Проблема, на которую указывают власти ("тюрьмы плодят преступников"), существует и даже диагностируется. «Это тюремная субкультура, это очень жесткое иерархическое устройство общества внутри тюрьмы, которое накладывает на человека неизгладимый отпечаток. Человек, который три-четыре года отсидел в тюрьме, никогда не станет таким, каким он был раньше. Он будет влиять и переносить эти, так сказать, вирусы и микробы дальше. Он будет влиять на свою семью, если она у него осталась, на окружающих, и так далее», - так ее описывает Людмила Альперн. Правда, в описании писателя Сергея Довлатова («зона представляет собой модель государства». «Здесь есть спорт, культура, идеология. Есть нечто вроде коммунистической партии.(Секция внутреннего порядка.) В зоне есть командиры и рядовые, академики и невежды, миллионеры и бедняки. В зоне есть школа. Есть понятия карьеры, успеха) субкультура зоны не выглядит таким уж непременным злом.
Однако властям нельзя забывать, что гуманизация не ведет к понижению преступности. «Не следует также думать, что если мы искусственно (к чему сейчас безоглядно стремится Министерство юстиции РФ при согласии высших властей) уменьшим коэффициент призонерсти до европейского уровня, то у нас улучшится криминологическая обстановка в стране. Наоборот, при современном уровне реальной преступности в стране такой подход правонарушителями, да и всем народом, будет расцениваться и уже расценивается как безнаказанность, которая чревата еще более высокой криминогенностью», - считает Виктор Лунеев. Далее произойдет в перспективе на несколько лет рост преступности, который приведет власти к мысли о необходимости ужесточения законодательства.

============

ПРОВЕРЬТЕ СЕБЯ:
[1] Определите, согласуются ли утверждения (а), (б) и (в) с текстом о тюрьмах и преступности, и подтвердите каждый ответ «да» или «нет» точной цитатой из текста.
(а) По словам Людмилы Альперн, человек, отсидевший в тюрьме три-четыре года, уже не станет прежним.
(б) Виктор Лунеев считает, что снижение коэффициента призонерсти до европейского уровня будет воспринято обществом как проявление строгости закона.
(в) В описании Сергея Довлатова в зоне есть школа.
[2] Продолжите текст о тюрьмах и преступности с того места, где он заканчивается.
Записи представляют собой отдельный материал и к тексту о тюрьмах и преступности не относятся.

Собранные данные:
============

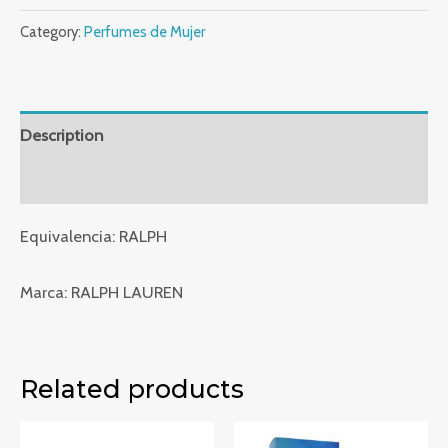
Indian
Category:
Perfumes de Mujer
Collection
-
X228
quantity
Description
Reviews (0)
Equivalencia: RALPH
Marca: RALPH LAUREN
Related products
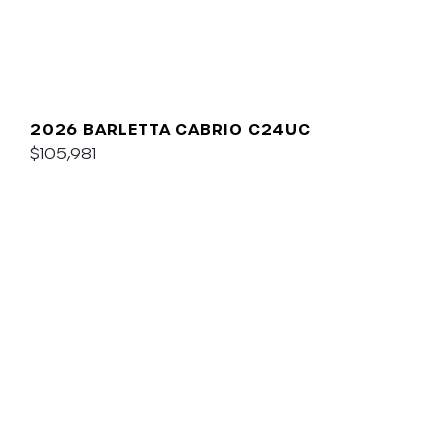
2026 BARLETTA CABRIO C24UC
$105,981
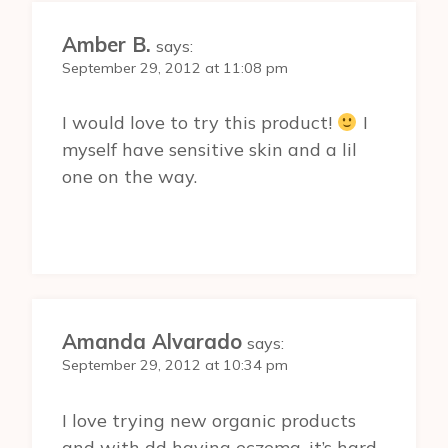
Amber B.
says:
September 29, 2012 at 11:08 pm
I would love to try this product!
I
myself have sensitive skin and a lil
one on the way.
Amanda Alvarado
says:
September 29, 2012 at 10:34 pm
I love trying new organic products
and with dd having eczema, it’s hard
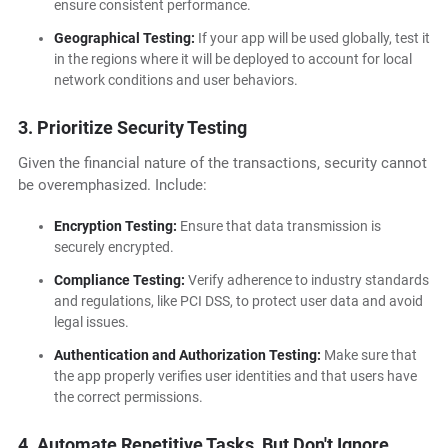
ensure consistent performance.
Geographical Testing:
If your app will be used globally, test it
in the regions where it will be deployed to account for local
network conditions and user behaviors.
3. Prioritize Security Testing
Given the financial nature of the transactions, security cannot
be overemphasized. Include:
Encryption Testing:
Ensure that data transmission is
securely encrypted.
Compliance Testing:
Verify adherence to industry standards
and regulations, like PCI DSS, to protect user data and avoid
legal issues.
Authentication and Authorization Testing:
Make sure that
the app properly verifies user identities and that users have
the correct permissions.
4. Automate Repetitive Tasks, But Don't Ignore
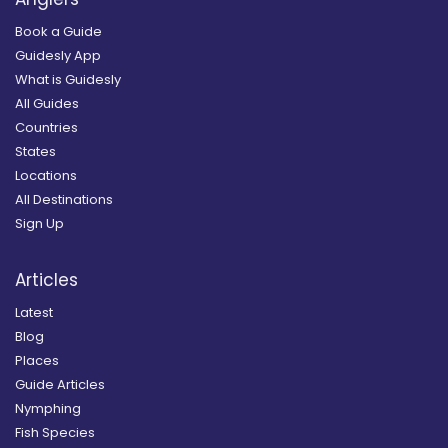
Book a Guide
Guidesly App
What is Guidesly
All Guides
Countries
States
Locations
All Destinations
Sign Up
Articles
Latest
Blog
Places
Guide Articles
Nymphing
Fish Species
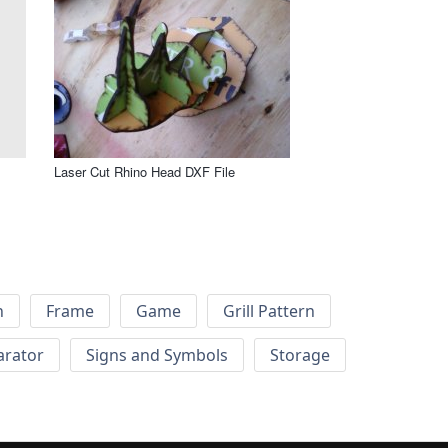
Laser Cut Rhino Head DXF File
h
Frame
Game
Grill Pattern
arator
Signs and Symbols
Storage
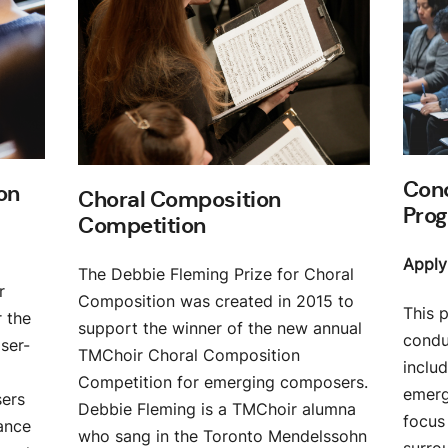
Cond
on
Choral Composition
Pro
Competition
Apply
The Debbie Fleming Prize for Choral
r
Composition was created in 2015 to
This 
 the
support the winner of the new annual
conduc
ser-
TMChoir Choral Composition
includ
Competition for emerging composers.
emerg
sers
Debbie Fleming is a TMChoir alumna
focus 
ance
who sang in the Toronto Mendelssohn
surro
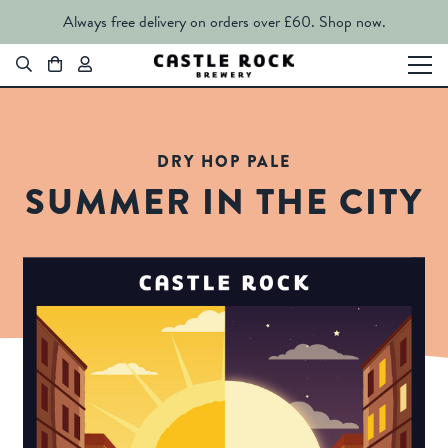
Always free delivery on orders over £60.
Shop now.
DRY HOP PALE
SUMMER IN THE CITY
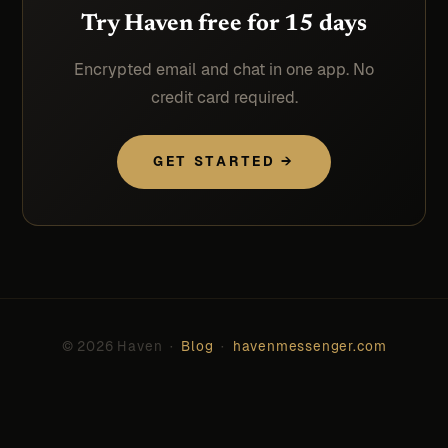
Try Haven free for 15 days
Encrypted email and chat in one app. No
credit card required.
GET STARTED →
© 2026 Haven ·
Blog
·
havenmessenger.com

============

РЕШЁННЫЕ ЗАДАНИЯ:
[1]
(а) Да: «Человек, который три-четыре года отсидел в тюрьме, никогда не станет таким, каким он был раньше».
(б) Нет: «такой подход правонарушителями, да и всем народом, будет расцениваться и уже расценивается как безнаказанность».
(в) Да: «В зоне есть школа».

[2]
Гуманизация наказания в России, таким образом, чревата именно ростом преступности, а не разрушением тюремной субкультуры, которая, как показывает и пример надзирателя из Ленинградской области, вполне передается и обслуживающему персоналу зон. Да и прочие силовики не избежали влияния криминалитета. Власти вроде бы понимают системность проблемы. «Все эти звенья (суд и правоохранительные органы — «Полит.ру»), безусловно, тесно связаны, и реформировать нужно всю систему, а не отдельные институты. Именно поэтому наряду с развитием законодательства о судебной системе, что мы делали и продолжаем делать, мы начали проведение реформы МВД», заявил в Послании Дмитрий Медведев. Однако шаги властей разноплановы. В сфере МВД реформа грозит остаться в рамках переименования милиции. А в сфере системы ФСИН — мероприятий по сокращению числа заключенных.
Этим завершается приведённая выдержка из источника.